Thank the lord for a little easy Hillary content on a slow news day.
“Some in Clintonworld say Hillary fully intends to be the nominee,” wrote Maureen Dowd yesterday of her chats with Clinton cronies. “Her consigliere, Philippe Reines, has prodded reporters on including her name when they write about 2020 candidates.” Bill has allegedly told friends that she knows how she’d run next time, with a scaled-down campaign in which she speaks from the heart instead of scripting everything. Which raises a horrifying question: What would Hillary Clinton speaking from the heart sound like?
Anyway, it’s not happening. Early primary polls are nothing more or less than tests of name recognition and there may be no person alive today in America apart from ex-presidents whose name is recognized as much as Hillary Clinton’s is. If she’s not leading in the early polls, she surely won’t surge in later ones. In fact, her favorable rating here is a cozy 39/55, which ought to remind Democratic voters of one of her most dubious distinctions from 2016: Somehow she lost a popularity contest to Donald Trump. She may be the only Democrat in the country with a national profile who was capable of doing so.
When Clinton is factored into the poll, she bumps [Beto] O’Rourke down to fourth place, though his support grows from 7 percent to 9 percent.
Biden and Sanders — who have positive favorability ratings — remain in first and second respectively in that scenario, but their numbers slightly shrink. Biden then has 25 percent, while Sanders garners 15 percent.
Clinton comes in third place, with 13 percent of support…
“Hillary jumping into this race doesn’t put her in front but gives a place from which she could grow,” Penn said.
There’s no argument for giving Hillary a second shot at Trump instead of giving Biden or Bernie (or Beto, or Kamala Harris) a first one. When she realizes that, assuming she hasn’t already, she’ll conclude that she’s better off with a legacy as the first woman major-party nominee and winner of the national popular vote instead of one as the has-been who didn’t know when to quit and was humiliated in her third run for president. I can sort of imagine a scenario in which Bernie is ruled out as too old and Biden stumbles over issues relating to insufficient wokeness (the Clarence Thomas hearing, his support for the crime bill) and Democrats are forced to take a second look at Hillary. What I can’t imagine is why, having taken that second look and remembering that she’s the only candidate who’s proved she’s capable of losing to Trump, they wouldn’t keep on looking and opt for O’Rourke, Harris, Warren, etc.

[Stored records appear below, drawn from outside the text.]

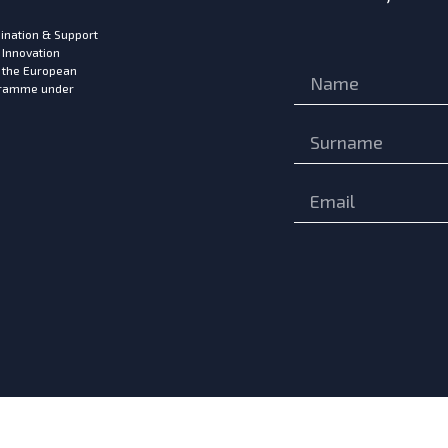
ination & Support
 Innovation
m the European
ogramme under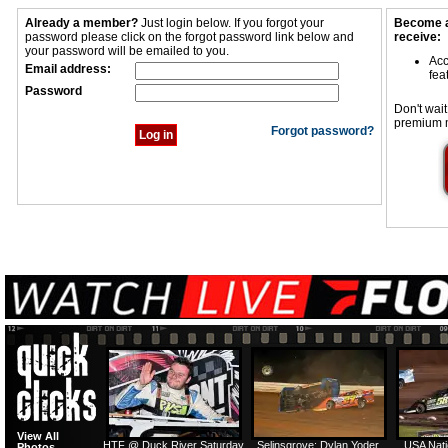
Already a member?
Just login below. If you forgot your
Become a
password please click on the forgot password link below and
receive:
your password will be emailed to you.
Acc
Email address:
fea
Password
Don't wait
premium 
Forgot password?
View All
HTF @ Duck River Saturday
Selinsgrove: Dylan Yoder
USA Nati
Photos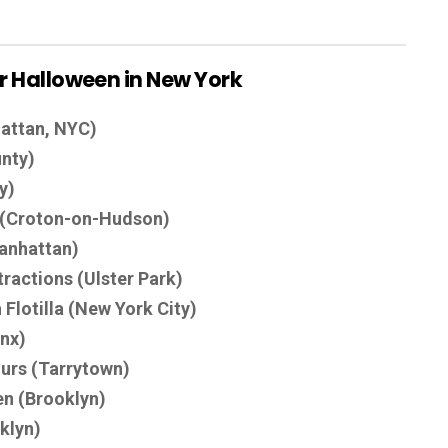
for Halloween in New York
attan, NYC)
nty)
y)
e (Croton-on-Hudson)
anhattan)
actions (Ulster Park)
Flotilla (New York City)
onx)
ours (Tarrytown)
n (Brooklyn)
klyn)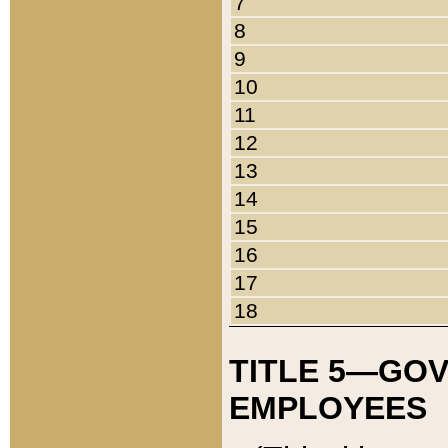
7
8
9
10
11
12
13
14
15
16
17
18
TITLE 5—GO
EMPLOYEES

Speaking of which, Hillary’s not the would-be candidate who’s received the worst polling news lately. That distinction goes to Elizabeth Warren, noted Harry Enten recently, after a poll of Warren’s home state turned out relatively grim for her:
A UMass/YouGov study of Massachusetts Democrats and Democratic-leaning independents finds former Vice President Joe Biden at 19% to Sanders’ 14% to Warren’s 11% in a hypothetical Democratic presidential primary. A large 27% answered “don’t know.” YouGov’s polling does not meet CNN’s standards because it doesn’t use probability sampling…
[Y]ou would think that candidates who just ran major statewide races in their home states would be favorites in their home states. In this case, Warren isn’t only not in first place, but she’s also not even in second place. A full 89% of Massachusetts Democrats are not behind her at this point.
The lack of home state love should, in theory, be worrisome for Warren. These are the voters who know her best. If she is underperforming with them, then it follows that she may do worse than expected when exposed more fully to Democrats nationally.
Historically, home-state polling is actually a decent indicator of a candidate’s national strength early on, notes Enten. Warren looks weak here, just as she’s looked surprisingly weak in some early national polls. Not only that, but Enten points out that she actually underperformed in her Senate race in Massachusetts this year relative to expectations. Hillary won the state by a wider margin against Trump two years ago than Warren, an incumbent senator and presidential hopeful, did against her no-name Senate challenger last month. She’s not personally likable the way O’Rourke is, she’s not as progressive as Bernie is (or maybe as Harris is), she’ll be in her 70s when the caucuses begin in a state where Democrats are clamoring for next-generation candidacies. What’s the argument for her?
Exit question: Does Joe Biden, who’s hoping to line up support from ObamaWorld, already have a Beto O’Rourke problem?